A generalized linear model (GLM) is a flexible generalization of an ordinary linear regression that allows for response variables that have error distribution models other than a normal distribution.
The GLM generalizes linear regression by allowing the linear model to be related to the response variable via a link function. It also allows the magnitude of the variance of each measurement to be a function of its predicted value.
GLMs can be split into three groups:
• Poisson Regression – for count data with no over/under dispersion issues.
• Quasi-Poisson or Negative Binomial Models – where the models are over-dispersed.
• Logistic Regression Models – where the response data is binary (ex. present or absent, male or female, or proportional (ex. percentages.))
In this exercise, we will focus on GLM’s that use Poisson regression. Please download the data-set for this exercise here.

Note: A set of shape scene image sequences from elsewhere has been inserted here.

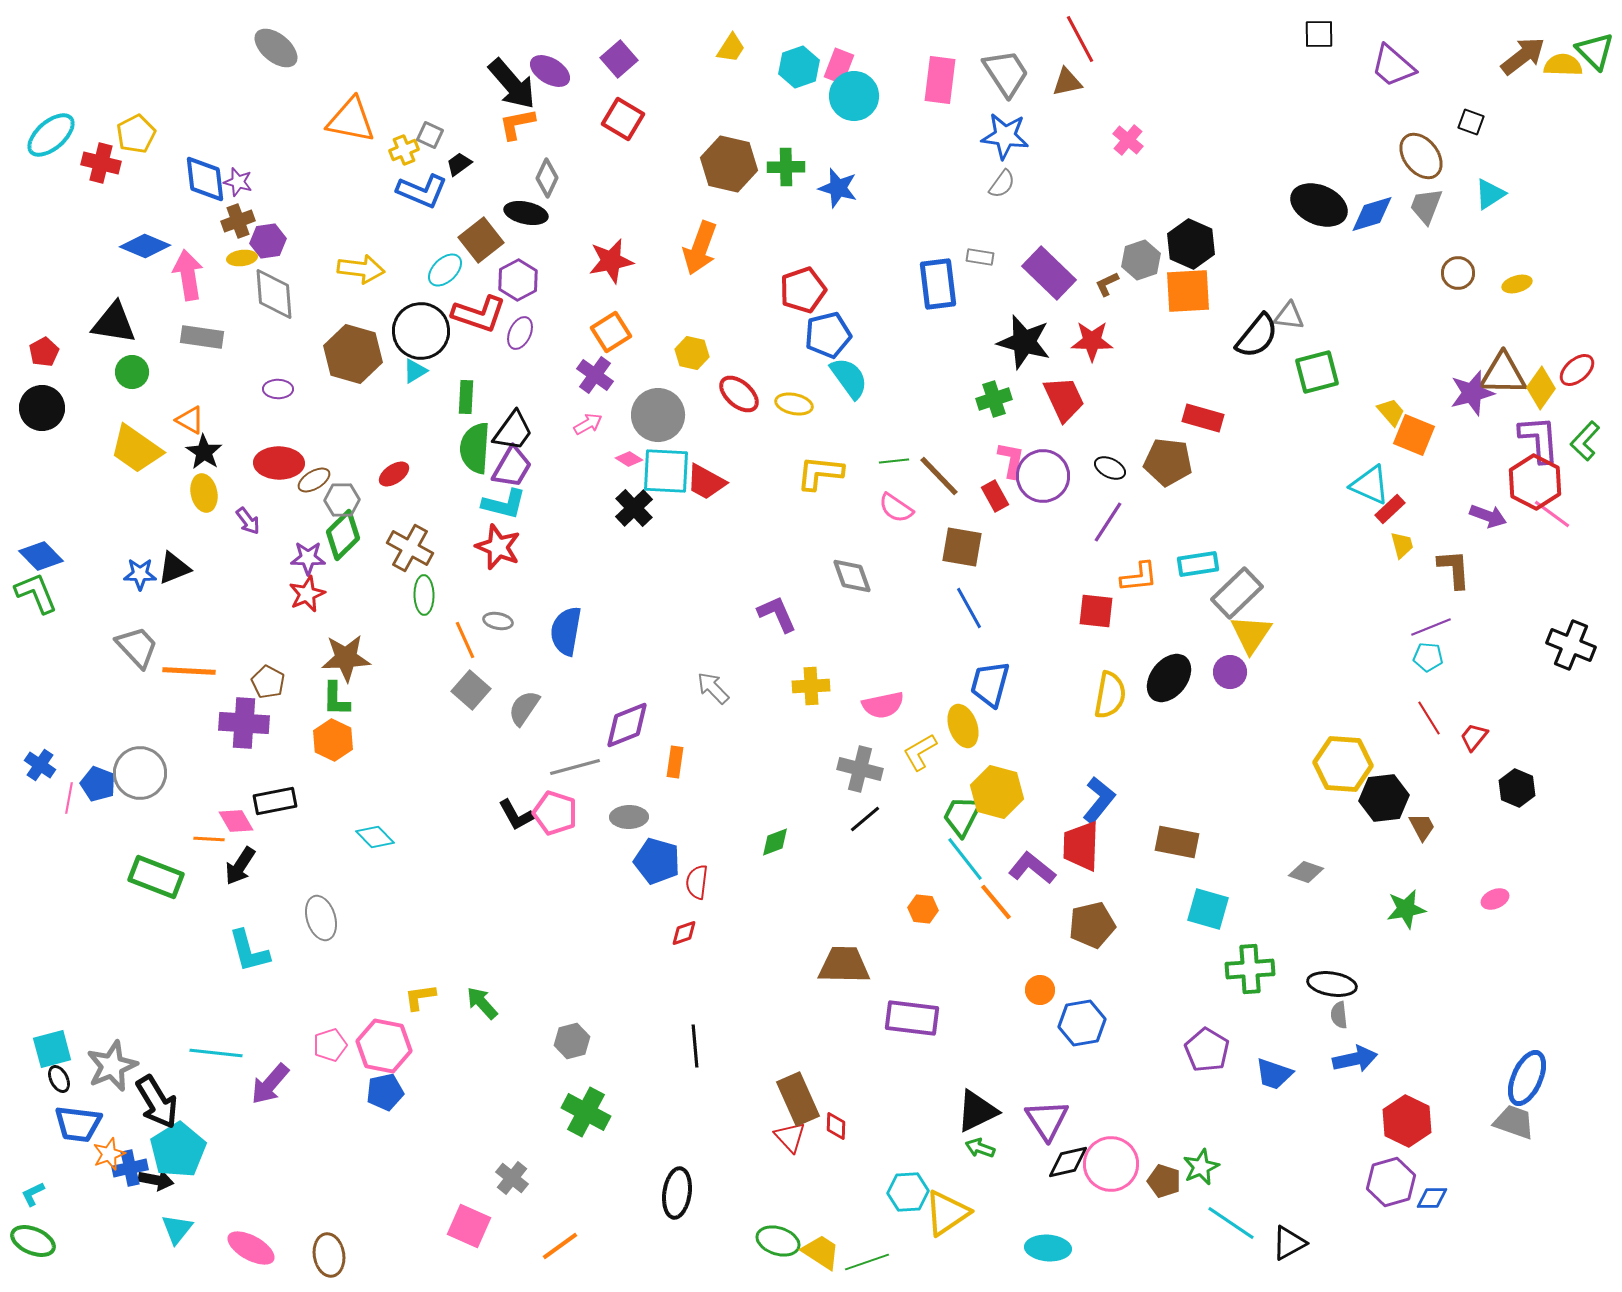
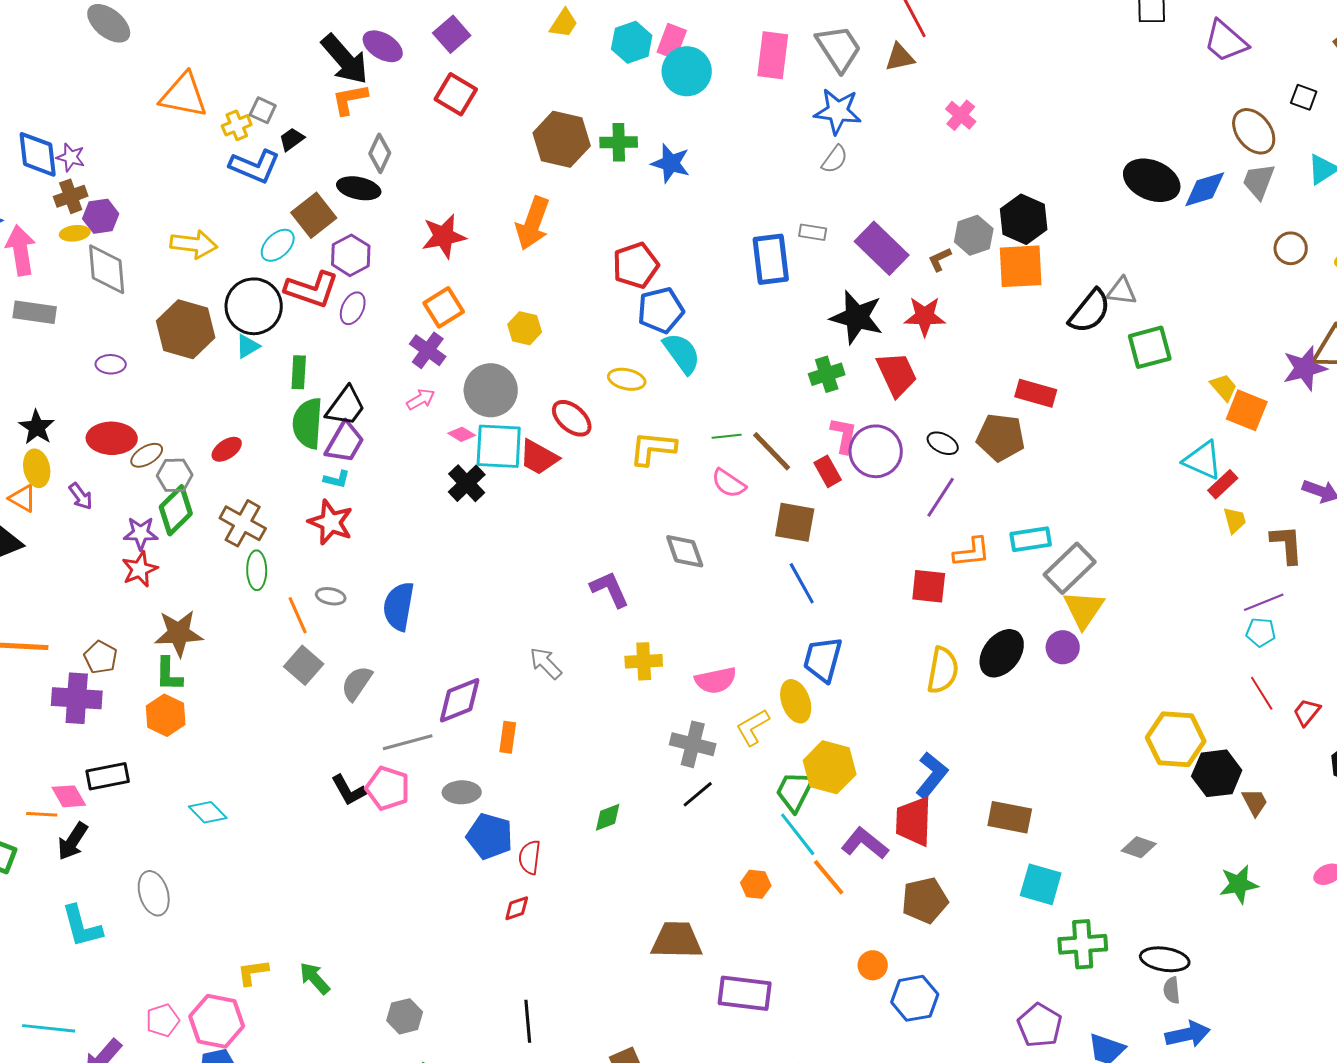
red ellipse: (739, 394) -> (572, 418), moved
orange triangle: (190, 420) -> (23, 498), moved
cyan L-shape: (504, 504) -> (337, 479), size x0.6

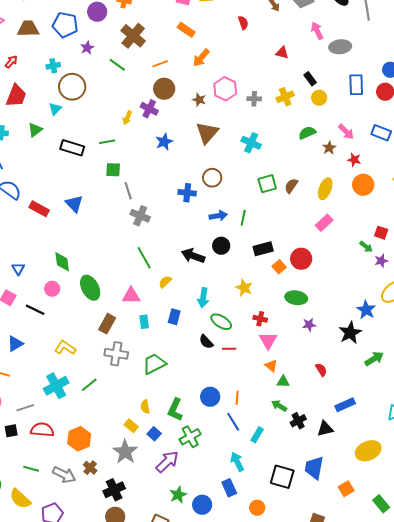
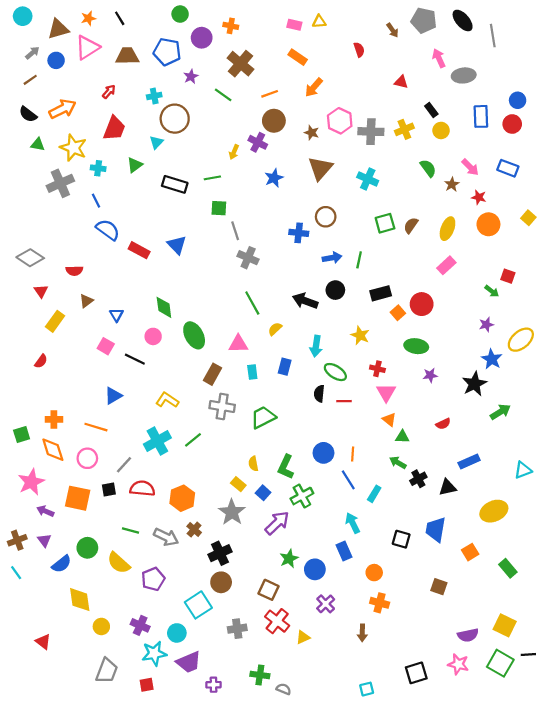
gray cross: (254, 99) -> (371, 132), size x1.6
green semicircle: (307, 133) -> (428, 168), turned 78
purple star: (381, 261) -> (486, 325), moved
black semicircle: (206, 342) -> (319, 394), turned 49
red semicircle: (321, 370) -> (443, 424), turned 96
gray line: (25, 408) -> (124, 465), turned -30
black square: (282, 477) -> (401, 539), size x0.7

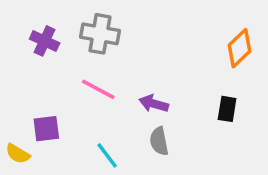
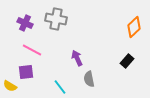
pink line: (98, 89) -> (32, 50), moved
purple arrow: (154, 104) -> (77, 58), moved, turned 49
black rectangle: (227, 109) -> (127, 61), turned 32

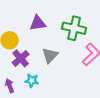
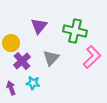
purple triangle: (38, 23) -> (39, 26), turned -42

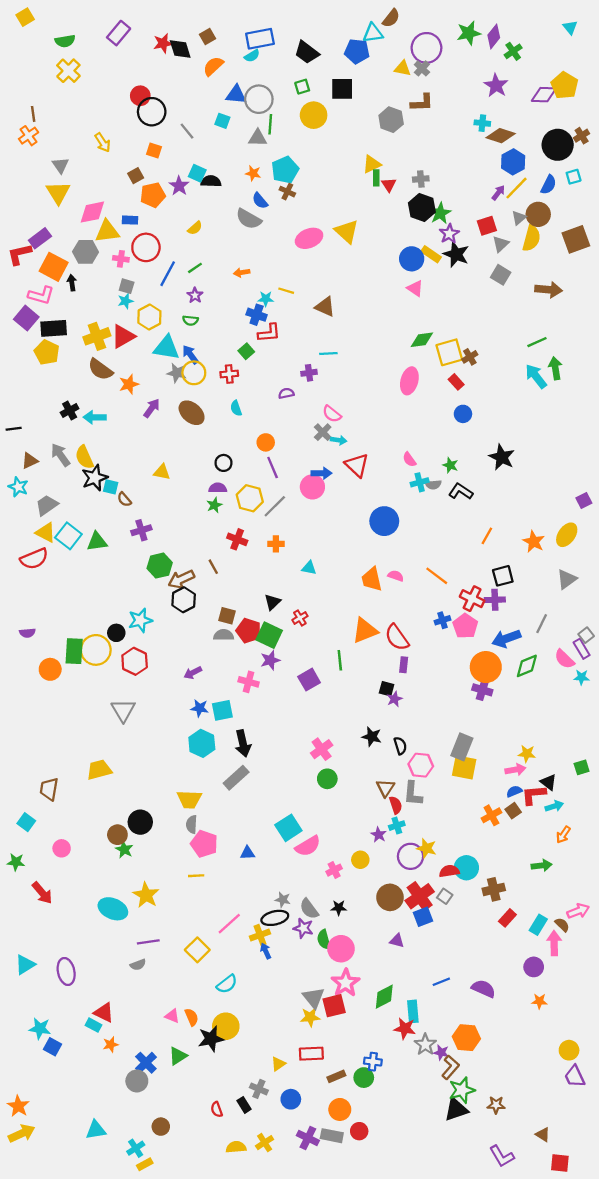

The data-set investigates the biographical determinants of species richness at a regional scale (Gotelli and Everson, 2002). The main purpose of this exercise is to replicate the Poisson regression of an ant species richness against latitude, elevation and habitat type on their paper.
Answers to these exercises are available here. If you obtained a different (correct) answer than those listed on the solutions page, please feel free to post your answer as a comment on that page. Load the data-set and required package before running the exercise.
Load the data and check the data structure using the
scatterplotMatrix function. Assess its co-variation and data patterning.
Run a GLM model and run VIF analysis to check for inflation. Pay attention to the col-linearity.
If there are any issues with the co-variation, try to center the predictor variables.
Re-run VIF with the new variables.
Check for any influential data point outliers using influence measures (Cooks distance) and create the plot. If the value is less than 1, then it is OK to go.
Check for over-dispersion. It needs to be around 1 to go to the next step.
Check the model summary. What can we infer?
Since we have lots of variables, we will do model averaging. The first step is to set options in base R regarding missing values. Then, try to asses which variables have a significant influence on the response variable. Here we include latitude, elevation and habitat variables to produce the best model.
Check validation plots.
Produce a base-plot and the points of predicted values.